International Federation of Societies for Surgery of the Hand. International Federation of Societies for Hand Therapy. 14th Triennial Congress of the International Federation of Societies for Surgery of the Hand (IFSSH), 11th Triennial Congress of the International Federation of Societies for Hand Therapy (IFSHT), 11th Triennial Congress of the International Federation of Societies for Hand Therapy (IFSHT). Berlin, 17.-21.06.2019. Düsseldorf: German Medical Science GMS Publishing House; 2020. DocIFSHT19-1110

doi: 10.3205/19ifssh1469, urn:nbn:de:0183-19ifssh14692

Published: February 6, 2020

© 2020 Pollwein et al.
This is an Open Access article distributed under the terms of the Creative Commons Attribution 4.0 License. See license information at http://creativecommons.org/licenses/by/4.0/.


Outline

Text

Clinical issue/s: The purpose of this work is to present the specific treatment in postoperative follow-up of Anterior Interosseous Nerve (AIN) to ulnar motor nerve Supercharge End-to-side (SETS) transfer in patients with severe neuropathy of the ulnar nerve at the elbow secondary to failed Cubital Tunnel surgery. Transfer of the AIN of the pronator quadratus (PQ) muscle as donor to the ulnar nerve muscle fascicles allows an accelerated regeneration to the damaged nerve and early recovery of the corresponding intrinsic muscles.

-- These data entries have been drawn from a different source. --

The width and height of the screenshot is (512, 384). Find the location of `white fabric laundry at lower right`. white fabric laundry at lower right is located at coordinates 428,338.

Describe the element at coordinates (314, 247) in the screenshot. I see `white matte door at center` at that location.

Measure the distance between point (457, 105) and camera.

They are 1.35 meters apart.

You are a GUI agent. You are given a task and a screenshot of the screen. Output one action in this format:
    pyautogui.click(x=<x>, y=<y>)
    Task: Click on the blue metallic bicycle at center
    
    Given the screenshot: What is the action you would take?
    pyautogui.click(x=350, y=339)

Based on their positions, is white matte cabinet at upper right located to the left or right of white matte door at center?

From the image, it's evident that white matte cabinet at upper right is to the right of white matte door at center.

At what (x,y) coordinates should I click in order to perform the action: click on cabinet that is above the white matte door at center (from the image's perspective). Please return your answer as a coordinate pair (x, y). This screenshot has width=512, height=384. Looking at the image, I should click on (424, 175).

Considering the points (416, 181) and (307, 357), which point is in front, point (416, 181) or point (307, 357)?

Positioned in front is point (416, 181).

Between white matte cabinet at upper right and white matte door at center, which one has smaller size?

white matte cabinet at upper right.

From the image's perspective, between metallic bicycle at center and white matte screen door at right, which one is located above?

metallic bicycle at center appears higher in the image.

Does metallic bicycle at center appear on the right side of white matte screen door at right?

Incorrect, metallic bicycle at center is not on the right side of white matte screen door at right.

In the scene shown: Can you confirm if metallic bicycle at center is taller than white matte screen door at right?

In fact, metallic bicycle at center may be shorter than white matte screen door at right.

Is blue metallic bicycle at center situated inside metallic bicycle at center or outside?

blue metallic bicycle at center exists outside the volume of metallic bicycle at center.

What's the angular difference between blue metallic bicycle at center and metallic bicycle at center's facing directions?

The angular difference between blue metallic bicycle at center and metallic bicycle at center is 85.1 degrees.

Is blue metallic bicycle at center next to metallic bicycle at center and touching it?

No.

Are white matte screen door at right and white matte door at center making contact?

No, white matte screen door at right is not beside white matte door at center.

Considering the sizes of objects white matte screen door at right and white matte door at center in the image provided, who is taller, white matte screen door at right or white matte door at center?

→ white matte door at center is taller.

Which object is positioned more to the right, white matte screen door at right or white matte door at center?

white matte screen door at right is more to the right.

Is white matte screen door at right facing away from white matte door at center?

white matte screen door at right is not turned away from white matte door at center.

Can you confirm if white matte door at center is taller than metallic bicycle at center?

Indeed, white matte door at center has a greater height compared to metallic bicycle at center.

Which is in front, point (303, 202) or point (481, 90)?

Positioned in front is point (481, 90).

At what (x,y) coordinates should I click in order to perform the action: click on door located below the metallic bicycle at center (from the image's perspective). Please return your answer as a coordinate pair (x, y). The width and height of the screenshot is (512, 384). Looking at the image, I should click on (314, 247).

Rehabilitation includes facilitation of intrinsic muscles by specific "donator push" exercises, adjuvant splinting and nerve desensitization programme.

A case series.

Clinical reasoning: Inclusion criteria: Severe neuropathy of the ulnar nerve at elbow level with atrophy of the tributary intrinsic muscles treated by anterior transposition of the ulnar nerve at the elbow plus AIN transposition to motor fascicle of the ulnar nerve in the distal 1/3 of the forearm.

Exclusion criteria: Absence of active motor plates in intrinsic muscles proved by neurophysiological study.

Measurements: Froment Test, muscle testing in FDM, 1st Dorsal Interoseous, key pinch force test and strength of grip.

Results: At 12 weeks correction of deformities is observed as the sign of Wartenberg, the 5th finger abducted position, the deformity of clawing of the 4th and 5th finger as well as the Froment Test.

Clinical design: A case series of 3 patients.

Innovative, analytical or new approach: The simultaneous activation of both donator (PQ) and recipient (Intrinsic) muscles in rehabilitation after SETS nerve transposition accelerates recuperation of the damaged nerve and muscle recovery.

Contribution to advancing HT practice: A strict postoperative exercise protocol progressing from assistive to active-resistive with "donator push" in combination with thermoplastic splints used during night, day or while exercising to prevent undesirable compensatory activity ensured optimal benefit for nerve recuperation and recovery of the affected intrinsic muscles within the window of muscle reinnervation.